Mr. Gilchrist noted that fewer than 5,000 illegal aliens will be apprehended this month by the U.S. Border Patrol in the Minuteman Project’s 20-mile patrol area compared with 64,000 in April 2004 and 73,000 in April 2003.
Mr. Gilchrist, who will immediately begin recruitment efforts for the new nationwide border vigil, relinquished control of the Minuteman volunteers to the Civil Homeland Defense (CHD) organization of Arizona. CHD founder Chris Simcox said those volunteers would “remain on duty and on post” through the end of the month.
Nearly 800 Minuteman volunteers have been on duty at one time or another since the border vigil formally began April 1 to protest what organizers described as the lax immigration policies of Congress and the White House.
The U.S. Border Patrol has acknowledged making hundreds of arrests after receiving calls from the area being patrolled by the Minuteman volunteers, but has not confirmed whether any of those calls came from the volunteers.
“This has been a dream come true for the citizens of Arizona,” Mr. Simcox, publisher of a Tombstone, Ariz. newspaper, told the volunteers. “You were bold enough to stand up and tell the federal government that it’s not doing the job … that this border is not secure.

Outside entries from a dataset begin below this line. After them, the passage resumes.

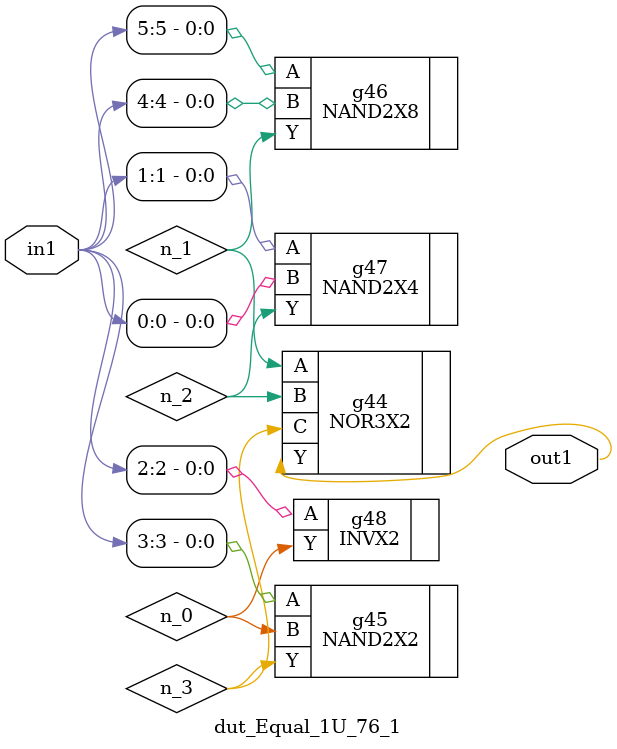
<source format=v>
`timescale 1ps / 1ps


module dut_Equal_1U_76_1(in1, out1);
  input [5:0] in1;
  output out1;
  wire [5:0] in1;
  wire out1;
  wire n_0, n_1, n_2, n_3;
  NOR3X2 g44(.A (n_1), .B (n_2), .C (n_3), .Y (out1));
  NAND2X2 g45(.A (in1[3]), .B (n_0), .Y (n_3));
  NAND2X4 g47(.A (in1[1]), .B (in1[0]), .Y (n_2));
  NAND2X8 g46(.A (in1[5]), .B (in1[4]), .Y (n_1));
  INVX2 g48(.A (in1[2]), .Y (n_0));
endmodule



</source>
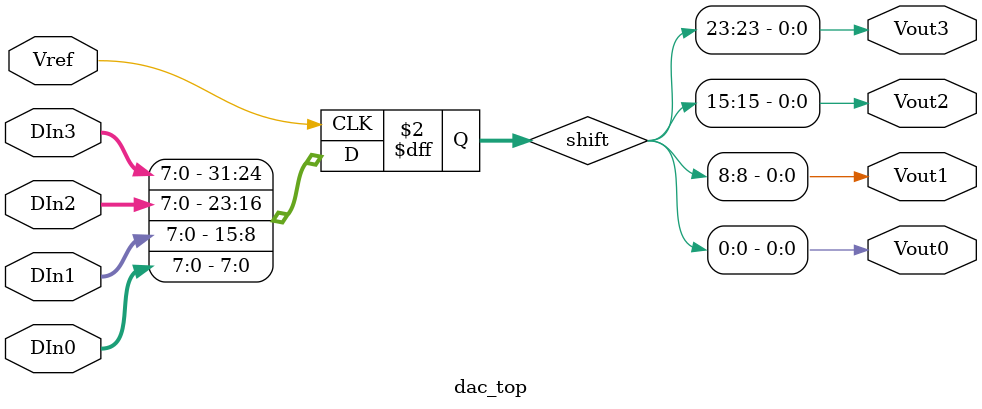
<source format=v>
module dac_top(
`ifdef USE_POWER_PINS
    VPWR,
    VGND,
`endif
    Vref,
    DIn0,
    DIn1,
    DIn2,
    DIn3,
    Vout0,
    Vout1,
    Vout2,
    Vout3
   );


`ifdef USE_POWER_PINS
input VPWR;
input VGND;
`endif

input	     Vref;
input [7:0]  DIn0;	
input [7:0]  DIn1;	
input [7:0]  DIn2;	
input [7:0]  DIn3;	
output       Vout0;
output       Vout1;
output       Vout2;
output       Vout3;


reg [31:0] shift;
assign Vout0 = shift[0];
assign Vout1 = shift[8];
assign Vout2 = shift[15];
assign Vout3 = shift[23];

always @(posedge Vref)
begin
   shift <= {DIn3,DIn2,DIn1,DIn0};
end


/***
wire r0,r1,r2,r3;
wire  Vout1,Vout2;



resfinal u_r4 (.a(Vref), .b(r3)  );
resfinal u_r3 (.a(r3), .b(r2)  );
resfinal u_r2 (.a(r2), .b(r1)  );
resfinal u_r1 (.a(r1), .b(Vgnd)  );
switchfinal u_x02 ( 
`ifdef USE_POWER_PINS
                    .vdd(vccd1), 
                    .gnd(vssd1), 
`endif
                    .vrefh(r3), 
                    .vrefl(r2), 
                    .vout(Vout1), 
                    .d0(D[0]));
switchfinal u_x01 ( 
`ifdef USE_POWER_PINS
                    .vdd(vccd1), 
                    .gnd(vssd1), 
`endif
                    .vrefh(r1), 
                    .vrefl(vssd1), 
                    .vout(Vout2), 
                    .d0(D[0]));
switchfinal u_x10 ( 
`ifdef USE_POWER_PINS
                    .vdd(vccd1), 
                    .gnd(vssd1), 
`endif
                    .vrefh(Vout1), 
                    .vrefl(Vout2), 
                    .vout(Vout), 
                    .d0(D[1]));
**/
endmodule



</source>
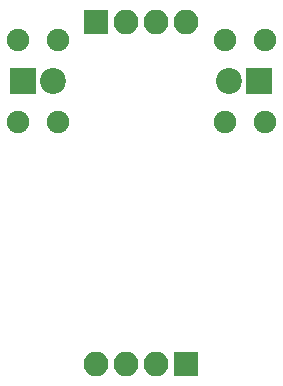
<source format=gbr>
G04 #@! TF.FileFunction,Soldermask,Bot*
%FSLAX46Y46*%
G04 Gerber Fmt 4.6, Leading zero omitted, Abs format (unit mm)*
G04 Created by KiCad (PCBNEW 4.0.7-e0-6372~58~ubuntu16.10.1) date Mon Feb 25 01:17:52 2019*
%MOMM*%
%LPD*%
G01*
G04 APERTURE LIST*
%ADD10C,0.100000*%
%ADD11R,2.200000X2.200000*%
%ADD12C,2.200000*%
%ADD13C,1.900000*%
%ADD14R,2.100000X2.100000*%
%ADD15O,2.100000X2.100000*%
G04 APERTURE END LIST*
D10*
D11*
X22500000Y-7500000D03*
D12*
X19960000Y-7500000D03*
D11*
X2500000Y-7500000D03*
D12*
X5040000Y-7500000D03*
D13*
X23000000Y-11000000D03*
X19600000Y-11000000D03*
X23000000Y-4000000D03*
X19600000Y-4000000D03*
X5500000Y-11000000D03*
X2100000Y-11000000D03*
X5500000Y-4000000D03*
X2100000Y-4000000D03*
D14*
X8690000Y-2500000D03*
D15*
X11230000Y-2500000D03*
X13770000Y-2500000D03*
X16310000Y-2500000D03*
D14*
X16310000Y-31500000D03*
D15*
X13770000Y-31500000D03*
X11230000Y-31500000D03*
X8690000Y-31500000D03*
M02*

</source>
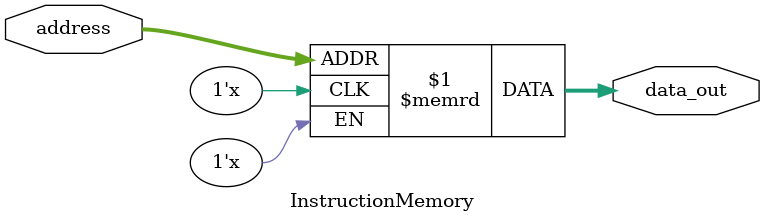
<source format=sv>
module InstructionMemory (
					input [31:0] address,
					output logic [31:0] data_out
					);
	//2^32 = 4 294 967 296
	//(2^32)/4 = 1073741824
	//2^28 = 268 435 456
	
	logic [31:0] mem [100];
	
	assign data_out = mem[address];
endmodule
</source>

“But our efforts will continue, now and into the future,” he said. “We will package up what we’ve done here and do it again as a multistate border project. We will tell the government to do its job in securing this border or we will shut it down ourselves.”
Mexican officials, who feared that illegal border crossers would be abused by Minuteman volunteers and have tried to dissuade migrants from entering the United States until after the protest, have said migration in the Minuteman’s sector has decreased significantly.
Mr. Simcox warned the Minuteman volunteers that efforts might be made along the Arizona border to “discredit us in the 12 days we have remaining here,” and they should be prepared to deal properly with any challenge. He did not elaborate, but suggested that alien and drug smugglers might attempt to confront the volunteers to start an incident.
“Be prepared to abandon your post if you have to, rather than be trapped in a bad situation,” he said. “It will take only one self-serving fool to bring us down.”
A number of grass-roots civilian patrols have sprung up in other border states from California to Texas in response to the Minuteman Project here. Mr. Gilchrist said he hopes to rally the new patrols into a network of volunteers spreading from Brownsville, Texas, to San Diego, beginning as early as October.
Mr. Gilchrist, a retired California certified public accountant and combat-wounded Vietnam veteran, said he plans to stay in Arizona through the end of the month, but will appear with Mr. Simcox next week before the Congressional Immigration Reform Caucus in Washington.
He said he would detail the success of the Minuteman Project to the committee, including the fact that increased border enforcement resulted in decreased illegal immigration and that the Mexican government — which moved illegals around the Minuteman-patrolled areas — can control immigration on its side of the border “if it wants to.”